Nursing beds: what are they and what do they do?
Nursing beds, also known as profiling beds get their name due to the traditional nursing environment in which they are most prolifically used and the profiling frame that the mattress sits on.
As the population is increasingly aging and the healthcare philosophy has changed to focus on supporting people with very complex needs to remain at home, the use of the nursing bed has become significantly more common within the home and other community settings.
The Nursing Beds are mechanical medical devices which require an electricity supply to power the profiling features controlled via a handset
What do they do?
Nursing beds have a number of profiling features which generally include backrest, knee break, height adjust and Trendelenburg. The features will depend on whether the bed is 4 or 2 section, with the latter offering only height adjust and backrest features. Each feature has a specific use in its own right but is designed to support the user in conjunction with the other features available.
This allows the user and/or carer to adjust the height of the bed using the handset.
This is an important element of the nursing bed as either allows the user to maximise their independence during the bed transfer or allow carer(s) to make adjustments to maintain good posture during moving and handling of the user.
For example, to maintain/maximise independence the user may require a lowered height when swinging legs into bed but increased height to facilitate the sit to stand when leaving the bed.
Carers using the bed can adjust based on task and demand, for example whether to aid bed based care giving or sling application.
The backrest of a nursing bed is used as you would expect to help the user sit up with minimal to no effort.

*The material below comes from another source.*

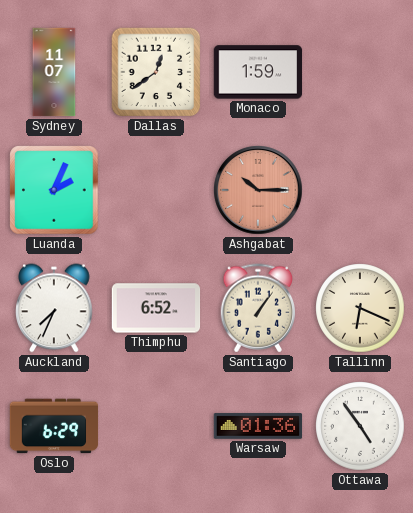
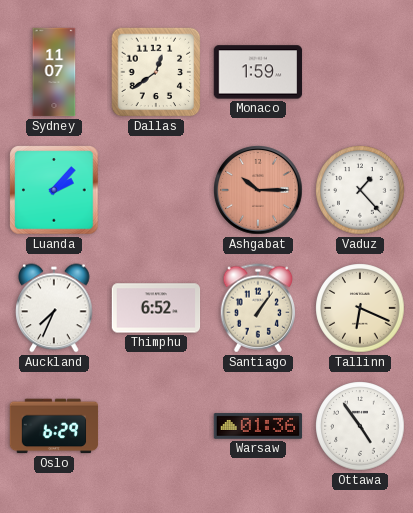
Luanda: 2:04 -> 2:07
Vaduz: none -> 1:23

This can have multiple benefits including engagement in activity (reading, watching television), health and wellbeing, for example eating/drinking with reduced aspiration risks (there is also significant evidence that lying at 30 degree angle reduces rate of community acquired pneumonia as well as pressure damage occurring) and moving and handling (lie to sit can often be a heavy part of standing transfer from the bed).

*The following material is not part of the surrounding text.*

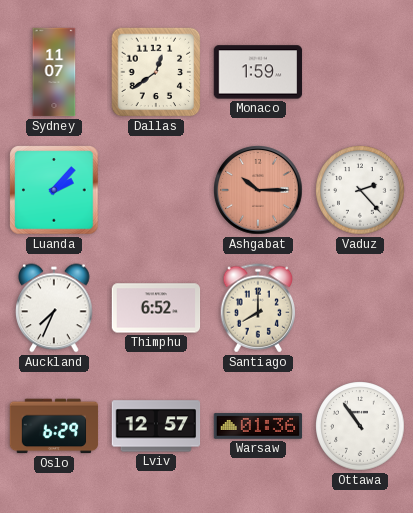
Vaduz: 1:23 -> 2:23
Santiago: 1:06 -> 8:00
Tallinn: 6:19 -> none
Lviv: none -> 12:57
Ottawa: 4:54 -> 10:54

One of the common problems with the backrest is that as it rises it can push the user’s bottom down the bed, altering overall position. This is less problematic if able to independently reposition but generates more work for carers if support required with the task.
This function allows for the thigh angle to be raised both for comfort, functional engagement & moving/handling. From perspective of comfort it, along with other functions allows the user to get into an upright sitting position with normal seat angles. This allows the user to engage in activity they would otherwise become isolated from. The raised thigh function is also critical to be used in conjunction with the backrest as the increase in angle stops the user’s bottom from being pushed down the bed whilst being sat up. This therefore minimises the need for carers to reposition the user.
This is the ability to tilt the whole bed so that the feet are raised higher than the head. Although there are some medical reasons for this function within a healthcare setting the main use domestically is to help carers reposition the user up the bed.
Nursing beds, along with the large selection of optional extras from full bed rails to grab handles, allow to fulfill health and wellbeing needs of the user and carers to be met whilst supporting functional independence.